DATA SUPPLIED -
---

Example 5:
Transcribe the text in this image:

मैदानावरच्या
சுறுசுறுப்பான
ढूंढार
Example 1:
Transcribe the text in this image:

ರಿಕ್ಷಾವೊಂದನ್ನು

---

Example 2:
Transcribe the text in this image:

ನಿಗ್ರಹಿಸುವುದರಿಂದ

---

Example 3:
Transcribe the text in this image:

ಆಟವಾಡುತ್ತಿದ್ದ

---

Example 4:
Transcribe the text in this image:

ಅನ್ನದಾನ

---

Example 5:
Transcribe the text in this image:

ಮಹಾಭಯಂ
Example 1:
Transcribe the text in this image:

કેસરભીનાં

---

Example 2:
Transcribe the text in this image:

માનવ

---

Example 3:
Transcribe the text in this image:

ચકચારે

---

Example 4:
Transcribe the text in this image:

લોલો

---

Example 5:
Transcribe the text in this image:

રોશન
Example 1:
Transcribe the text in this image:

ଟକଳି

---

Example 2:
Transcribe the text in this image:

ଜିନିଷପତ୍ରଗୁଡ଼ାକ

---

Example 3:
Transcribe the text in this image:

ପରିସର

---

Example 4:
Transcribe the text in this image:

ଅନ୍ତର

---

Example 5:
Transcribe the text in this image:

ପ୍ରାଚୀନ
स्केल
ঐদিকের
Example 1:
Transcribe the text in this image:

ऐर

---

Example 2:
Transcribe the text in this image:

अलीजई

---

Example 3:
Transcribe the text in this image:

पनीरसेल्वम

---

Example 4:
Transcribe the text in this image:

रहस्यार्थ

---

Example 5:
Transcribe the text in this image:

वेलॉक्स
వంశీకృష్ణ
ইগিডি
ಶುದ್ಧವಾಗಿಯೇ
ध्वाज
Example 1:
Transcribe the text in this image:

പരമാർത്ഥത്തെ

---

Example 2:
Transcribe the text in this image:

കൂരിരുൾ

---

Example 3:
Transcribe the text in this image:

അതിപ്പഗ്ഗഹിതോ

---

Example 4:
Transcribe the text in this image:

TASK DESCRIPTION - Output every word in the data above, character for character and in the order given.

CORRECT RESULT -
---

Example 5:
Transcribe the text in this image:

मैदानावरच्या
சுறுசுறுப்பான
ढूंढार
Example 1:
Transcribe the text in this image:

ರಿಕ್ಷಾವೊಂದನ್ನು

---

Example 2:
Transcribe the text in this image:

ನಿಗ್ರಹಿಸುವುದರಿಂದ

---

Example 3:
Transcribe the text in this image:

ಆಟವಾಡುತ್ತಿದ್ದ

---

Example 4:
Transcribe the text in this image:

ಅನ್ನದಾನ

---

Example 5:
Transcribe the text in this image:

ಮಹಾಭಯಂ
Example 1:
Transcribe the text in this image:

કેસરભીનાં

---

Example 2:
Transcribe the text in this image:

માનવ

---

Example 3:
Transcribe the text in this image:

ચકચારે

---

Example 4:
Transcribe the text in this image:

લોલો

---

Example 5:
Transcribe the text in this image:

રોશન
Example 1:
Transcribe the text in this image:

ଟକଳି

---

Example 2:
Transcribe the text in this image:

ଜିନିଷପତ୍ରଗୁଡ଼ାକ

---

Example 3:
Transcribe the text in this image:

ପରିସର

---

Example 4:
Transcribe the text in this image:

ଅନ୍ତର

---

Example 5:
Transcribe the text in this image:

ପ୍ରାଚୀନ
स्केल
ঐদিকের
Example 1:
Transcribe the text in this image:

ऐर

---

Example 2:
Transcribe the text in this image:

अलीजई

---

Example 3:
Transcribe the text in this image:

पनीरसेल्वम

---

Example 4:
Transcribe the text in this image:

रहस्यार्थ

---

Example 5:
Transcribe the text in this image:

वेलॉक्स
వంశీకృష్ణ
ইগিডি
ಶುದ್ಧವಾಗಿಯೇ
ध्वाज
Example 1:
Transcribe the text in this image:

പരമാർത്ഥത്തെ

---

Example 2:
Transcribe the text in this image:

കൂരിരുൾ

---

Example 3:
Transcribe the text in this image:

അതിപ്പഗ്ഗഹിതോ

---

Example 4:
Transcribe the text in this image:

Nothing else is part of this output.